Electronic Invoicing is Good, Smart Invoicing is Better

Over several decades, companies have devoted significant time and resources to improving the efficiency and effectiveness of their accounts payable (A/P) organisation. In the current economic environment, where cash is king and companies are looking for any and all ways to free up and maximise it, many are stepping up their efforts. But what do they need to succeed?

With large-scale implementations of enterprise resource planning (ERP) and electronic data interchange (EDI) systems, A/P has certainly become more efficient. Yet most finance executives remain dissatisfied with the way things stand. There is still too much paper and manual processing, filing and matching involved to achieve the kinds of efficiencies and savings that are needed to weather changing economies.

To remedy the situation, many corporate treasuries are moving to electronic invoicing (e-invoicing) and leveraging technology-based solutions that enable them to execute it. Such solutions attack the inefficiencies that exist between companies, such as sending and receiving invoices and payments, to enable more effective collaboration. Delivered in the cloud, they can be easily shared and accessed among trading partners, allowing for common business processes in areas such as billing, treasury, and A/P.

Yet the invoicing process remains flawed. A/P teams still spend inordinate amounts of time and effort in processing paper invoices. Current studies show that one in five invoices still contain an overcharge or other exception, because many companies are attempting to tackle the problem through digitisation alone. Yet it’s clear that this only leads to bad invoices being delivered faster.

Smart Invoicing

The solution is smart invoicing. With smart invoicing, e-invoices undergo an automated validation process at the point in which suppliers submit them; improving accuracy, eliminating errors and rework so that only valid and approved invoices reach A/P. Companies adopting this approach are achieving upwards of 98% touchless invoice processing or higher, as validated invoices post directly to ERP systems.

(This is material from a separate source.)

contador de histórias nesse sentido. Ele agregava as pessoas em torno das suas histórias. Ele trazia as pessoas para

When done right, smart invoicing can deliver process efficiency gains, typically measured in terms of the number of invoices processed per full time equivalent staff member. Organisations with more than10 full-time employees (FTEs) dedicated to processing invoices have reported as much as 70% cost reduction.

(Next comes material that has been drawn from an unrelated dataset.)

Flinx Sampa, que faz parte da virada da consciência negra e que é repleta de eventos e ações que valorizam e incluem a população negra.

Other hard dollar savings can be generated through the capture of early payment discounts. Many companies simply cannot process their paper invoices fast enough to capture early payment discount savings, which can be significant. With smart invoicing, treasurers can not only capture these discounts, but ensure they materialise by avoiding exceptions that delay invoice approval, effectively speeding up the invoice cycle time. Some companies using a smart invoicing approach are already capturing over US$1 million in annual discount savings.

Smart invoicing initiatives also have a positive impact on working capital. With improved visibility and control, finance organisations can avoid paying invoices upon receipt and pay to term, which will stretch their payables and have a positive impact on days payable outstanding (DPO). Many companies are able to use the growing cash reserves and cash that is freed up from smart invoicing efficiency gains to fund discount programmes. These savings are used to drive operational improvements and also help to provide much needed liquidity to supply chains that are struggling under today’s tight lending practices.

Without question, smart invoicing can help A/P organisations take their performance and efficiency to the next level. But identifying the right solution is absolutely essential to success. Smart invoicing is about more than transforming paper documents into electronic ones. To drive results, a solution must:

  • Eliminate (not automate) errors at the source.
  • Permit suppliers of all sizes to easily and inexpensively connect.
  • Dramatically reduce the quantity of paper handled, stored and matched.
  • Improve supplier collaboration.
  • Match purchase orders (POs), receipts, and contracts to invoices.
  • Accommodate varying degrees of supplier technical sophistication.
  • Allow 100% capture of invoice volume.
  • Improve compliance across contracts, preferred vendors, and global e-invoice tax regulations.
  • Provide visibility into cash flow.
  • Remove latency in invoice and payment processing.
  • Reduce the volume of supplier inquiries.
  • Offer multi-lingual, multi-currency capabilities.
  • Provide global, localised support for a company and its suppliers. 

Many companies are finding such solutions in the cloud. “A unique strength of on-demand and cloud solutions is the integration and validation at the business process level, of pulling together many disparate elements of a process, but with the proper governance along the way,” says Dana Gardner, principal analyst for Interarbor Solutions. “Managed automation across all the elements of the process makes invoicing work far better. And it leads to even further benefits up and down the supply chain.”

Al Barbee, director, North America core business services for GlaxoSmithKline (GSK), agrees. He says that smart invoicing “eliminated the manual steps from our process and reduces the chance of things going wrong. You should introduce it sooner rather than later.”

Smart invoicing will increasingly be the solution of choice for any finance and shared service organisation looking to drive out cost and advance real transformational change.